My mistake on you supporting our troops. I should have known who checked do not support troops on your poll. Perhaps you do support troops, but not ours.


----------



## racer66 (Oct 6, 2003)

All bad news for the troops is good news for MT. In the words of the my 9 year old, THIS GUY IS WHACKADOO.


----------



## Militant_Tiger (Feb 23, 2004)

Plainsman said:


> How do you know they edit out the bad parts? I think you believe what you want and no amount of facts will change your mind. If statements don't fit your agenda you simply say they are not factual. You twist all new reporting to fit your pretend world.
> 
> My mistake on you supporting our troops. I should have known who checked do not support troops on your poll. Perhaps you do support troops, but not ours.

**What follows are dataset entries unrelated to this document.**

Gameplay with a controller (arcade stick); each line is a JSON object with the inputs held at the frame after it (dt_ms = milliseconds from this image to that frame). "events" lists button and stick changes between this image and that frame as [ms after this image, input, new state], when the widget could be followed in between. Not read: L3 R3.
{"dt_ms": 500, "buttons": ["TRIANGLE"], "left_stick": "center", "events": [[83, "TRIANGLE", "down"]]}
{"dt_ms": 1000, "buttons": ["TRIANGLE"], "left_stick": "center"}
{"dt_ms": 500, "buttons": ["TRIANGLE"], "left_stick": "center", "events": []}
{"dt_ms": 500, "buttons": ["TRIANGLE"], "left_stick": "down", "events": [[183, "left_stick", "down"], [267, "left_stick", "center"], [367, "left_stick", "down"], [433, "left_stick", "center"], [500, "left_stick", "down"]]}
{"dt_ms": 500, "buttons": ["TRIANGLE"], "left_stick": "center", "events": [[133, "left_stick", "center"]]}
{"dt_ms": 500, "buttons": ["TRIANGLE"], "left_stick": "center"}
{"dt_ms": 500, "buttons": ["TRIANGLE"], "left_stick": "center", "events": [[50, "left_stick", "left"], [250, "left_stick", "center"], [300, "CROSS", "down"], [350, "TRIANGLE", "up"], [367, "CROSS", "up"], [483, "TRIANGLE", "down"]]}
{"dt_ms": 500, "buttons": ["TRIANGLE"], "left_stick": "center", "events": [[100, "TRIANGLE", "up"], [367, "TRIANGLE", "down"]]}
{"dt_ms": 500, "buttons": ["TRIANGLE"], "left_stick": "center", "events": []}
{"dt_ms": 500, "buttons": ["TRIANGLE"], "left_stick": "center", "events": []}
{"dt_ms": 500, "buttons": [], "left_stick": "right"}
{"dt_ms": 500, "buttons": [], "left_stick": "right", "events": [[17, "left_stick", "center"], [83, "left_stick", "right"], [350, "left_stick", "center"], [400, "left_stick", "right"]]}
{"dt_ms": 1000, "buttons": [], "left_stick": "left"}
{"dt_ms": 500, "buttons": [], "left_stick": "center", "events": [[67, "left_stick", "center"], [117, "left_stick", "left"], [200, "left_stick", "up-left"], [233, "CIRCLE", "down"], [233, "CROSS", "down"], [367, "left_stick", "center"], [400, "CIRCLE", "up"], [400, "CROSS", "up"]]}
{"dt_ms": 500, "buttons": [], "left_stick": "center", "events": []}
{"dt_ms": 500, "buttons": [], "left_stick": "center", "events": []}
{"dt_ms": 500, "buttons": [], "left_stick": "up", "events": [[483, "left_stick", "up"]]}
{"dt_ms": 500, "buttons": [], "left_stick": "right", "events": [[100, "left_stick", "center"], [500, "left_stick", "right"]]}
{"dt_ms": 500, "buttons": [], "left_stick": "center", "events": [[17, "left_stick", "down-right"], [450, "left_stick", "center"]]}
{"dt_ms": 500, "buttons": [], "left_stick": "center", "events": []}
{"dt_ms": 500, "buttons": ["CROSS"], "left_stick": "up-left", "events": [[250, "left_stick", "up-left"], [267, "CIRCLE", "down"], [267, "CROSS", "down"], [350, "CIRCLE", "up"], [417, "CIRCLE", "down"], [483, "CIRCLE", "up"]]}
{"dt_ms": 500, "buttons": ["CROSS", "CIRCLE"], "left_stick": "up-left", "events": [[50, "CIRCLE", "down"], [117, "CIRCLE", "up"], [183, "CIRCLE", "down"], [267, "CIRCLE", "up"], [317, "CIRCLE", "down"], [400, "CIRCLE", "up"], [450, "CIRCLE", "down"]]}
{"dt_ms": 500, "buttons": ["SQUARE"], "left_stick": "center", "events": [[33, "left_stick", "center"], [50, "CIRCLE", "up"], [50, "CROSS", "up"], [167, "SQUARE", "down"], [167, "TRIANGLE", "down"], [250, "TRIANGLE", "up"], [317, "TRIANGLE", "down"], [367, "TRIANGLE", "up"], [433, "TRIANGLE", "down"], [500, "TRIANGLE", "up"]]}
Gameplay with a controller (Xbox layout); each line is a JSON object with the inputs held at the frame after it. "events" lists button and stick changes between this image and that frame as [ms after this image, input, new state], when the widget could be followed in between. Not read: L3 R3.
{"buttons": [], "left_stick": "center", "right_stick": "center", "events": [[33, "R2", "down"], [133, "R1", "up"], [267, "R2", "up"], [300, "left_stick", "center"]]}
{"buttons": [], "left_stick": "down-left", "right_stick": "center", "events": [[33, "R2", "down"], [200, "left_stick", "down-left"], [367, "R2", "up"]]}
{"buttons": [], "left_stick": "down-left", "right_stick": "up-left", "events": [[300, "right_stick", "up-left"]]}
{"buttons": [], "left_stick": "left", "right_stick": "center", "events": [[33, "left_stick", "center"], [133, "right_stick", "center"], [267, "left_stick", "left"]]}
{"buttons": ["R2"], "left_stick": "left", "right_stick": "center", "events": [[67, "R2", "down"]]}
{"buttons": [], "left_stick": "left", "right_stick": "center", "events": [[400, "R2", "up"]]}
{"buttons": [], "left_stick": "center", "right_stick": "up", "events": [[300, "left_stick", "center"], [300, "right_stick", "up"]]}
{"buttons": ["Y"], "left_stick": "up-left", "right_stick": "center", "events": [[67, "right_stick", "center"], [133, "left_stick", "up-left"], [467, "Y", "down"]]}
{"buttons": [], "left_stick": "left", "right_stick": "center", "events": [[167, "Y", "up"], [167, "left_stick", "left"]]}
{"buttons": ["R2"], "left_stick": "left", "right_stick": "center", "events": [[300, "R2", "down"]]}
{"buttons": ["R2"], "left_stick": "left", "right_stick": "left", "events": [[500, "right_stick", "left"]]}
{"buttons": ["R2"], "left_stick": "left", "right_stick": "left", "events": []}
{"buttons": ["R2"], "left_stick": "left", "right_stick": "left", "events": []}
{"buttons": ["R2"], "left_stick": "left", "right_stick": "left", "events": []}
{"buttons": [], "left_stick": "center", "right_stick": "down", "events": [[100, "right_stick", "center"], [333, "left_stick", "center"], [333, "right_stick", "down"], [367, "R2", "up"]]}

I have heard multiple army officers speak out against the media for showing the truths behind the battles, as it is slowing recruitment. If you choose to believe that they are printing the whole truth on that site you are welcome to live in that world.

I stated that I don't support the troops, and I posted why. Evidently you still see thinking about someone as support. You support me eh plainsey?



> All bad news for the troops is good news for MT.


How so? Do you really think that I like seeing our troops get killed? Why exactly do you think that I oppose this war, for my own enjoyment?


----------



## Plainsman (Jul 30, 2003)

MT you talk about credible sources. I think you pick the worst sources possible. Do you remember the Guard papers that you believed? Do you remember you though Bush wanted the draft? Then you thought Bush was wired during the debate. You had enough egg on your face to make omelets for a small army. Maybe you remember these things. There was about a week running that you had some of the wildest theories. Here is a post that will help you find the others.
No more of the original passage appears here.